• WORK ORDER: Set down the lines that begin at the top of the records and end with the line containing "G01X206056Y492919D02*", and drop every picture.
[DATA PROVIDED]
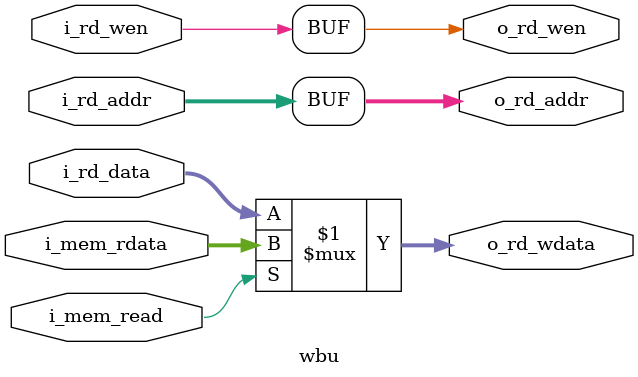
<source format=v>

`include "defines.v"

module wbu(
    // wb
    input  [63:0] i_rd_data,
    input  [4:0]  i_rd_addr,
    input  [63:0] i_mem_rdata,

    // wb control
    input         i_rd_wen,
    input         i_mem_read,

    // reg_file
    output        o_rd_wen,
    output [4:0]  o_rd_addr,
    output [63:0] o_rd_wdata
);

assign o_rd_wen   = i_rd_wen;

assign o_rd_addr  = i_rd_addr;

assign o_rd_wdata = i_mem_read ? i_mem_rdata : i_rd_data;



endmodule // wbu
</source>
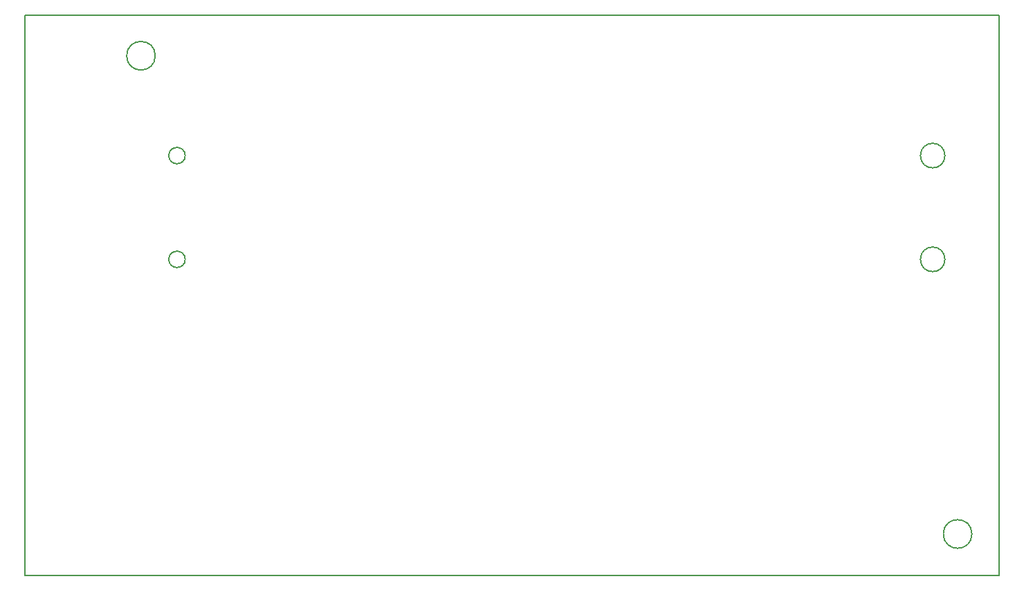
<source format=gbr>
%FSLAX34Y34*%
%MOMM*%
%LNOUTLINE*%
G71*
G01*
%ADD10C,0.200*%
%ADD11C,0.150*%
%LPD*%
G54D10*
X10319Y792162D02*
X1201738Y792162D01*
X1201738Y106362D01*
X10319Y106362D01*
X10319Y792162D01*
G54D11*
G75*
G01X206056Y619919D02*
G03X206056Y619919I-10000J0D01*
G01*
G54D11*
G75*
G01X206056Y492919D02*
G03X206056Y492919I-10000J0D01*
G01*
G54D11*
G75*
G01X1135775Y619919D02*
G03X1135775Y619919I-15000J0D01*
G01*
G54D11*
G75*
G01X1135775Y492919D02*
G03X1135775Y492919I-15000J0D01*
G01*
G54D11*
G75*
G01X1168834Y156766D02*
G03X1168834Y156766I-17500J0D01*
G01*
G54D11*
G75*
G01X169503Y742157D02*
G03X169503Y742157I-17500J0D01*
G01*
M02*

</source>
[/DATA PROVIDED]
• RESPONSE FOR THIS EXERCISE:
<source format=v>

`include "defines.v"

module wbu(
    // wb
    input  [63:0] i_rd_data,
    input  [4:0]  i_rd_addr,
    input  [63:0] i_mem_rdata,

    // wb control
    input         i_rd_wen,
    input         i_mem_read,

    // reg_file
    output        o_rd_wen,
    output [4:0]  o_rd_addr,
    output [63:0] o_rd_wdata
);

assign o_rd_wen   = i_rd_wen;

assign o_rd_addr  = i_rd_addr;

assign o_rd_wdata = i_mem_read ? i_mem_rdata : i_rd_data;



endmodule // wbu
</source>
<source format=gbr>
%FSLAX34Y34*%
%MOMM*%
%LNOUTLINE*%
G71*
G01*
%ADD10C,0.200*%
%ADD11C,0.150*%
%LPD*%
G54D10*
X10319Y792162D02*
X1201738Y792162D01*
X1201738Y106362D01*
X10319Y106362D01*
X10319Y792162D01*
G54D11*
G75*
G01X206056Y619919D02*
G03X206056Y619919I-10000J0D01*
G01*
G54D11*
G75*
G01X206056Y492919D02*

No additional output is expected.